*Task input*
_ _ _ _
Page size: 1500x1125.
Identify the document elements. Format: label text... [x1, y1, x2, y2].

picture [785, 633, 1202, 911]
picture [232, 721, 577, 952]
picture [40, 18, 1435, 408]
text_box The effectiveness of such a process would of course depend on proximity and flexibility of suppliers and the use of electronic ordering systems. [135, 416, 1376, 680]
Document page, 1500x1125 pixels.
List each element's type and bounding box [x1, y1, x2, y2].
_ _ _ _
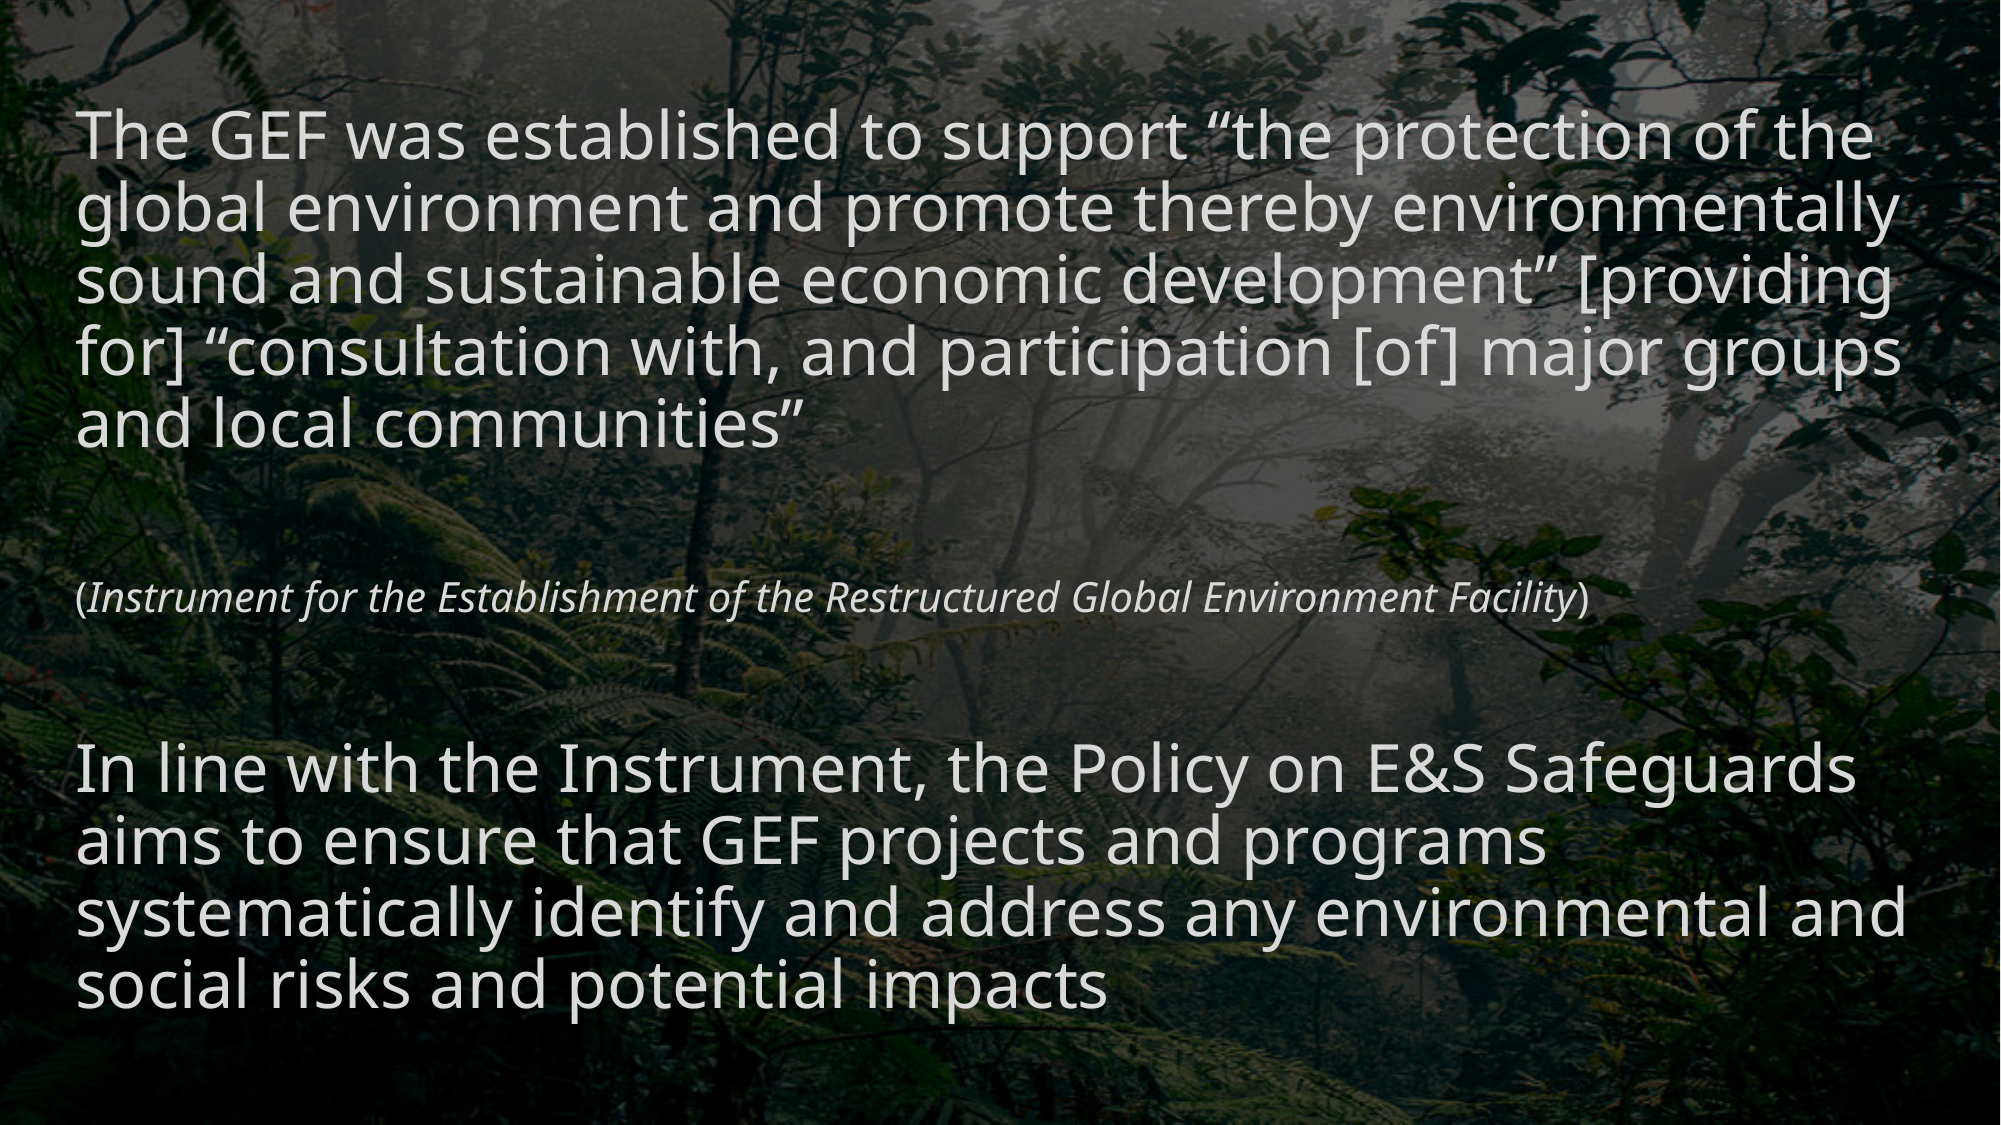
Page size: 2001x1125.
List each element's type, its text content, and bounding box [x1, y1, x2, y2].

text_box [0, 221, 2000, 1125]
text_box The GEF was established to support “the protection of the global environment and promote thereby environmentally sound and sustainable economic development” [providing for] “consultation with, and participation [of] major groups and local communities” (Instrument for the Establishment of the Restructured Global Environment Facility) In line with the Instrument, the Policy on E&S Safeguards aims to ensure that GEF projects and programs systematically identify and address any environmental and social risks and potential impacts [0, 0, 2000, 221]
_ _ _ _
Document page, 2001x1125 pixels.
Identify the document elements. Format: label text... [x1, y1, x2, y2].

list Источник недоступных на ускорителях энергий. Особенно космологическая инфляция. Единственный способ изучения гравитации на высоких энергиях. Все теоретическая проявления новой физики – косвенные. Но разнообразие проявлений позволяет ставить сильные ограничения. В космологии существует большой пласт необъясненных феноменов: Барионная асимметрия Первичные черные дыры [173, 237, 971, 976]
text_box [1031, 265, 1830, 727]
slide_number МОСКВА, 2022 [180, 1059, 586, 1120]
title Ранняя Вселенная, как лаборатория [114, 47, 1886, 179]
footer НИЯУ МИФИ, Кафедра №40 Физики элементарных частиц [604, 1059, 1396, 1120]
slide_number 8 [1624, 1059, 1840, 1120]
_ _ _ _
*Prompt*
In the listing above, find the line containing "Page size: 1500x1125." and the line containing "List each element's type and". Output them and every line between, exactly, and nothing else.

*Result of this task*
Page size: 1500x1125.
Identify the document elements. Format: label text... [x1, y1, x2, y2].

picture [785, 633, 1202, 911]
picture [232, 721, 577, 952]
picture [40, 18, 1435, 408]
text_box The effectiveness of such a process would of course depend on proximity and flexibility of suppliers and the use of electronic ordering systems. [135, 416, 1376, 680]
Document page, 1500x1125 pixels.
List each element's type and bounding box [x1, y1, x2, y2].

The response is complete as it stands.